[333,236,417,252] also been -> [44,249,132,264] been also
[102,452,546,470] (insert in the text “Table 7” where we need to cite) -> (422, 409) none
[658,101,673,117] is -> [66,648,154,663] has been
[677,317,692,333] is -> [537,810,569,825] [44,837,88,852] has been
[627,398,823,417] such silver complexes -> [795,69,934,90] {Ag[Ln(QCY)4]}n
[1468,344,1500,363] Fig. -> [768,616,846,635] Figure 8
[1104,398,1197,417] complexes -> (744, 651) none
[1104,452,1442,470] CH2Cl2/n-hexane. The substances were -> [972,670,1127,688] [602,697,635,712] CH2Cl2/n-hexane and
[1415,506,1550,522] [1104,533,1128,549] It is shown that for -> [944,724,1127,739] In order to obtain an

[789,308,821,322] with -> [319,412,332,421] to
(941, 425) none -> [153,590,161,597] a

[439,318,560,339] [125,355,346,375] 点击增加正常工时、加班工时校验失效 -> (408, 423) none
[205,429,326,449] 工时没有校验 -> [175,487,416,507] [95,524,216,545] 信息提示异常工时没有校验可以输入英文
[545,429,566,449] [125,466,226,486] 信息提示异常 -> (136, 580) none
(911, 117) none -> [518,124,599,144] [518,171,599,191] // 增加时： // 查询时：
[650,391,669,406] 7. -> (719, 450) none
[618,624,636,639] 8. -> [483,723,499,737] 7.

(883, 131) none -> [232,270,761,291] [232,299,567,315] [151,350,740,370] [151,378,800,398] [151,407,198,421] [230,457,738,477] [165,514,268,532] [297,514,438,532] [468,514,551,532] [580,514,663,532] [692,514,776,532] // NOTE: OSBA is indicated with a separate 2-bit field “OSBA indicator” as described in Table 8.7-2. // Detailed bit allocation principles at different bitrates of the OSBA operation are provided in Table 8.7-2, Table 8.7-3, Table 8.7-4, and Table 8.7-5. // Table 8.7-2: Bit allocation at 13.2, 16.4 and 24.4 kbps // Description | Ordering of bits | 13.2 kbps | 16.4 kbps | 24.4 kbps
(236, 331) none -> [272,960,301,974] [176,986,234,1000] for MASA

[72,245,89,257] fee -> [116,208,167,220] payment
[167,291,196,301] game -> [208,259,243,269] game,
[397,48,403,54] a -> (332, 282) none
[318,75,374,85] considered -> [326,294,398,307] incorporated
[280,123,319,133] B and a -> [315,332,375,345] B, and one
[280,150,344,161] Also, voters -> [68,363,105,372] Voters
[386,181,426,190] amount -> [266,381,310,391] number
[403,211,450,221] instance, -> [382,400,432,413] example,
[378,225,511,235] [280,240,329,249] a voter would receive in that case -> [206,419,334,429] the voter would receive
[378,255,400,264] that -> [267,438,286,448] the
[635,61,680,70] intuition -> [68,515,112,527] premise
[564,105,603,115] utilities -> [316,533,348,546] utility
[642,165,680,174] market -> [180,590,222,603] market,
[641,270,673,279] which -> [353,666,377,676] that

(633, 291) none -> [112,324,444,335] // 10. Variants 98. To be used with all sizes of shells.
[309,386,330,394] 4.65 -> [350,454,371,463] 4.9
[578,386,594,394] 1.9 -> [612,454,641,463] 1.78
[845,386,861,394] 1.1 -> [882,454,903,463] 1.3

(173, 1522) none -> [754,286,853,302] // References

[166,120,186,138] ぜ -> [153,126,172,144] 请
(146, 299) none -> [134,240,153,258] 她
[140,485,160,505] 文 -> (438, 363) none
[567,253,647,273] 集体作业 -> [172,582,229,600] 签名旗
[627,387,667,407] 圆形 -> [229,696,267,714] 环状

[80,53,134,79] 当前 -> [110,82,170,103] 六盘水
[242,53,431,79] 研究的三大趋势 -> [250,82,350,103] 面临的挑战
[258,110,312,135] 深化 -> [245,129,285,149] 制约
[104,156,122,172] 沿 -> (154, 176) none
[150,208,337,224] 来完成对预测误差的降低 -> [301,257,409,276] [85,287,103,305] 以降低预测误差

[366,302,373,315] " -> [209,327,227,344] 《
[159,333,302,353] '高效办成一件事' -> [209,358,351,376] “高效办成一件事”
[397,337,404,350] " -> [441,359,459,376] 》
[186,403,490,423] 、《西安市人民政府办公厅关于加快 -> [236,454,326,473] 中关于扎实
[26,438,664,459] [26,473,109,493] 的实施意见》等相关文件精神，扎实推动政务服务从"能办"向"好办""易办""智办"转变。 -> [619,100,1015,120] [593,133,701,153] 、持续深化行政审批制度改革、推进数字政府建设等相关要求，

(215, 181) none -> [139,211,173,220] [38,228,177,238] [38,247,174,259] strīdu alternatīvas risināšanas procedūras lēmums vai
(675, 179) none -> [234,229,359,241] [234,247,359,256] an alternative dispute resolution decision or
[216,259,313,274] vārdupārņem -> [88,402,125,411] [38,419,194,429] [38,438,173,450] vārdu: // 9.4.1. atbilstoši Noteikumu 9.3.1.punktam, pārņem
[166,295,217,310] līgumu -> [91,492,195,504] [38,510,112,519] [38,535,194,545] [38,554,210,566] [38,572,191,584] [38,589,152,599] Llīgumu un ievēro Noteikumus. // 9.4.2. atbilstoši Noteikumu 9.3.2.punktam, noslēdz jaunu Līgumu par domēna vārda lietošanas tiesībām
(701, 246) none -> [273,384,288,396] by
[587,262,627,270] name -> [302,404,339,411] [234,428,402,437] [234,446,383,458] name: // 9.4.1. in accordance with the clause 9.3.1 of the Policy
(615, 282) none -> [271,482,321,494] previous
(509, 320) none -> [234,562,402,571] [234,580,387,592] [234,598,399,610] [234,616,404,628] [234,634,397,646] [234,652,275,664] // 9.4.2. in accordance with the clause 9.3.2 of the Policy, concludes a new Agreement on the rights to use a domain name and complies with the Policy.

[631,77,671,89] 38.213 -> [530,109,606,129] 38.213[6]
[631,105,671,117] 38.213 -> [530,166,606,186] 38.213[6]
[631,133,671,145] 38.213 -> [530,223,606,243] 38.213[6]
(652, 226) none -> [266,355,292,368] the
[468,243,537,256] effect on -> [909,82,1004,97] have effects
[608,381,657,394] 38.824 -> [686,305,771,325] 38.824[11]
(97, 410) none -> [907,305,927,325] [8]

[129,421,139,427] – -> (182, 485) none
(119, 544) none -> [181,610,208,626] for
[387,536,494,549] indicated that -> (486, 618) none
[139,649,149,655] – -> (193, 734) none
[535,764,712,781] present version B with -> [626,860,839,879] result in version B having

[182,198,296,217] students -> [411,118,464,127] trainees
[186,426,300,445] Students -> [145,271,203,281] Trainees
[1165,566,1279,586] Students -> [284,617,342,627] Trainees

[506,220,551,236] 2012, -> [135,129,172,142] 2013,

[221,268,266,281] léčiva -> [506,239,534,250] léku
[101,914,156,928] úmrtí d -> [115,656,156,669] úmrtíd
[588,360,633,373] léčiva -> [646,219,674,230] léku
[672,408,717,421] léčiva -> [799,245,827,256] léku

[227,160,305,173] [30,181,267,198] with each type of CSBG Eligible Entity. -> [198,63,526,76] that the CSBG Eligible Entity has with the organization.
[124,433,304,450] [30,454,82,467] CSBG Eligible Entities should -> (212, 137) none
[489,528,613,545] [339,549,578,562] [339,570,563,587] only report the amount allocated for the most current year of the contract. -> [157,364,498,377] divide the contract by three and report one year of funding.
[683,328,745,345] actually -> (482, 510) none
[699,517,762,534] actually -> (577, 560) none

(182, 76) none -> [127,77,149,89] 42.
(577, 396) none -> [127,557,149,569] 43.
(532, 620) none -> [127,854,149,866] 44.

■ **What you will do**: Could you please copy the lines above exactly, beginning at the first and ending at the line that contains "[618,624,636,639] 8. -> [483,723,499,737] 7."?

■ **Answer box**:
[333,236,417,252] also been -> [44,249,132,264] been also
[102,452,546,470] (insert in the text “Table 7” where we need to cite) -> (422, 409) none
[658,101,673,117] is -> [66,648,154,663] has been
[677,317,692,333] is -> [537,810,569,825] [44,837,88,852] has been
[627,398,823,417] such silver complexes -> [795,69,934,90] {Ag[Ln(QCY)4]}n
[1468,344,1500,363] Fig. -> [768,616,846,635] Figure 8
[1104,398,1197,417] complexes -> (744, 651) none
[1104,452,1442,470] CH2Cl2/n-hexane. The substances were -> [972,670,1127,688] [602,697,635,712] CH2Cl2/n-hexane and
[1415,506,1550,522] [1104,533,1128,549] It is shown that for -> [944,724,1127,739] In order to obtain an

[789,308,821,322] with -> [319,412,332,421] to
(941, 425) none -> [153,590,161,597] a

[439,318,560,339] [125,355,346,375] 点击增加正常工时、加班工时校验失效 -> (408, 423) none
[205,429,326,449] 工时没有校验 -> [175,487,416,507] [95,524,216,545] 信息提示异常工时没有校验可以输入英文
[545,429,566,449] [125,466,226,486] 信息提示异常 -> (136, 580) none
(911, 117) none -> [518,124,599,144] [518,171,599,191] // 增加时： // 查询时：
[650,391,669,406] 7. -> (719, 450) none
[618,624,636,639] 8. -> [483,723,499,737] 7.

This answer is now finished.